In 2009, the Council of Australian Governments (COAG)* endorsed the National Partnership Agreement on Natural Disaster Resilience. This agreement provided Commonwealth funding to local regions to increase the resilience of their communities to natural disasters. As a condition of this initial funding, each State and Territory was required to undertake risk assessments to inform and address priorities for risk mitigation.
In 2013 the State Emergency Management Committee (SEMC) initiated the State Risk Project, which was designed to build a comprehensive and consistent understanding of the risks faced at state, district and local levels. Consequently, a series of state-level risk assessment workshops were held to assess the risks posed by seven sudden-onset natural hazards. The initial hazards assessed were heatwave, flood, bushfire, cyclone, tsunami, earthquake and storm. The results were reported to the Commonwealth in 2013 and an update of the state's risk profile was delivered in 2017.

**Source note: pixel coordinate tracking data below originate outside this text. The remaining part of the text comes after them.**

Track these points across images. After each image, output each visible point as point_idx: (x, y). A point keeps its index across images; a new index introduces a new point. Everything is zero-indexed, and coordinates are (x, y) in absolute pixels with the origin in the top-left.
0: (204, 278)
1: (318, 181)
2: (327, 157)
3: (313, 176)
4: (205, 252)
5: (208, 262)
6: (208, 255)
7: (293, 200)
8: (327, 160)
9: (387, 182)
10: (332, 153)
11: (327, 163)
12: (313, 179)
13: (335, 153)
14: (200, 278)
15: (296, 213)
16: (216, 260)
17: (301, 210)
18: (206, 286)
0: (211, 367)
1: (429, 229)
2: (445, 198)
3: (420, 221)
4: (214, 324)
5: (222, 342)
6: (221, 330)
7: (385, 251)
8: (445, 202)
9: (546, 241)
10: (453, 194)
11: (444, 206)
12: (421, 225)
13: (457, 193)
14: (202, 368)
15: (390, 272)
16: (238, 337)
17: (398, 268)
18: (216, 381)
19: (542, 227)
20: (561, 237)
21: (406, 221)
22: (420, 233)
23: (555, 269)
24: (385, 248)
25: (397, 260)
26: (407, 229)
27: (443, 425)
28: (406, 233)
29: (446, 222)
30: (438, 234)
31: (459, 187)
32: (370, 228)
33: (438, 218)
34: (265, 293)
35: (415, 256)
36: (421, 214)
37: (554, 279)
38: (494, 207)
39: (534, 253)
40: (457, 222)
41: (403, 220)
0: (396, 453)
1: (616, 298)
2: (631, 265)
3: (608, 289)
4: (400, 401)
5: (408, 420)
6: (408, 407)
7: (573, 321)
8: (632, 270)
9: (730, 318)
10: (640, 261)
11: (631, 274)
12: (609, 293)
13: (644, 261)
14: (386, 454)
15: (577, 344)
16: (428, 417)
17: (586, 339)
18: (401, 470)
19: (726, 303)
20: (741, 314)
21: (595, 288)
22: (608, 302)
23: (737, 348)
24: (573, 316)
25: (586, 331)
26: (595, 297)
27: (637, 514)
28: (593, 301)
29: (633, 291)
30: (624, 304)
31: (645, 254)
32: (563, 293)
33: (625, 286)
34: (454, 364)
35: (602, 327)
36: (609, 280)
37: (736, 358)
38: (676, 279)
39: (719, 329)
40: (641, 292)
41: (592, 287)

Western Australia currently has 28 hazards prescribed within emergency management (EM) legislation. These hazards are natural or man-made in origin, or a combination of both. The State Risk Project has identified a range of potential vulnerabilities that may be affected by any of these hazards. These vulnerabilities, grouped under six key themes reflecting the State core objectives, are considered of critical importance to the wellbeing of the state. The six themes are people, economy, infrastructure, social setting, government and environment. The State Risk Project seeks to gain a robust understanding of risks genuinely faced. From there, the State can use the information to formulate appropriate and cost-effective mitigation strategies that lower risk and contribute to building a more resilient Western Australia.
The State Risk Project uses both the methodology and criteria outlined in the National Emergency Risk Assessment Guidelines (NERAG) and internationally recognised standards for the risk assessment process (AS/NZS ISO 31000:2009). Assessments, based on a worst-case scenario event (and a near worst-case scenario event for state-level), are conducted in workshop settings. The scenarios are scalable for state, district and local levels, and are tailored accordingly. This methodology ensures all data is consistent and can be compared.
For the state-level phase of the project, the majority of risk assessment workshops were held in Perth between 2013 and 2018. The final state-level workshop, assessing risks associated with the hazards of hostile act and terrorist act, was conducted on the 26th May 2021.
The district level risk assessment workshop program (for priority hazards) across all of the state's EM districts took place during 2015 and 2016. Our understanding of risks has grown significantly, largely as a result of the data collected in the project's district phase. Risk data was used to create comprehensive risk reports and risk profiles for each EM district in WA. These reports are now available on our District page.
The local level phase of the project commenced in 2017, with local government participation and support for the project being very strong. The aim of the local level component is to provide training, support and tools that local governments can use to assist them in undertaking the emergency risk management process (as required by existing policy).
*Now the National Federation Reform Council (NFRC).